Excerpt provided
::::::::

This toolkit is built on top of popular libraries like Pandas, Polars, Scikit-learn, Optuna, and Matplotlib, providing a higher-level API for common tasks in Exploratory Data Analysis (EDA), feature preprocessing, model evaluation, and synthetic data generation. It is designed for data scientists, analysts, and researchers who want to write cleaner, more efficient, and more reproducible code.


# Key Features

-   **Advanced Data Analysis:** Get quick and detailed statistics for numerical and categorical columns.
-   **Powerful Visualizations:** Generate insightful correlation matrices and confusion matrices with a single function call.
-   **Comprehensive Model Evaluation:** Calculate a wide range of classification metrics and visualize performance curves effortlessly.
-   **Synthetic Data Generation:** Create datasets with specific statistical properties (mean, median, std, skew, kurtosis) for robust testing and simulation. Create complex numerical distributions matching specific statistical moments (`generate_distribution`, `generate_distribution_from_metrics`).
-   **Efficient Preprocessing:** Encode categorical variables, handle outliers, and create features from missing values.
-   **Utility Functions:** A collection of helpers for stationarity testing, data validation, and file I/O operations.
-   **Data Exploration:** Quickly get statistics for numerical and categorical features (`describe_numeric`, `describe_categorical`), check for missing values (`check_NINF`), and visualize correlations (`corr_matrix`).
-   **Model Evaluation:** Comprehensive classification model evaluation (`evaluate_classification`, `compute_metrics`) with clear visualizations (`plot_confusion_matrix`).

::::::::

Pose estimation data
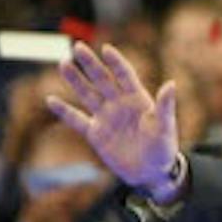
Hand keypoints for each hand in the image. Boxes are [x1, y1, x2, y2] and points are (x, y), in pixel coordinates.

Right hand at [45, 43, 183, 200]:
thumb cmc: (163, 149)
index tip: (106, 49)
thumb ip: (165, 106)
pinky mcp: (95, 133)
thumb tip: (171, 84)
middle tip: (78, 47)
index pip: (125, 76)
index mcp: (138, 99)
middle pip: (102, 80)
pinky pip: (77, 120)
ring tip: (63, 64)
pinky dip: (64, 111)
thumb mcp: (165, 128)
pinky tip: (50, 100)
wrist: (151, 174)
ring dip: (75, 80)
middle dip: (91, 64)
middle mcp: (119, 104)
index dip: (116, 63)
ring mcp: (106, 117)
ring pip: (87, 94)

::::::::

Exercise requirements
Copy the toolkit description starting at "This toolkit is" and ending at "and categorical columns.", switching "toolkit" to "library". This data is separate from the toolkit description.

Result of this task
This library is built on top of popular libraries like Pandas, Polars, Scikit-learn, Optuna, and Matplotlib, providing a higher-level API for common tasks in Exploratory Data Analysis (EDA), feature preprocessing, model evaluation, and synthetic data generation. It is designed for data scientists, analysts, and researchers who want to write cleaner, more efficient, and more reproducible code.


# Key Features

-   **Advanced Data Analysis:** Get quick and detailed statistics for numerical and categorical columns.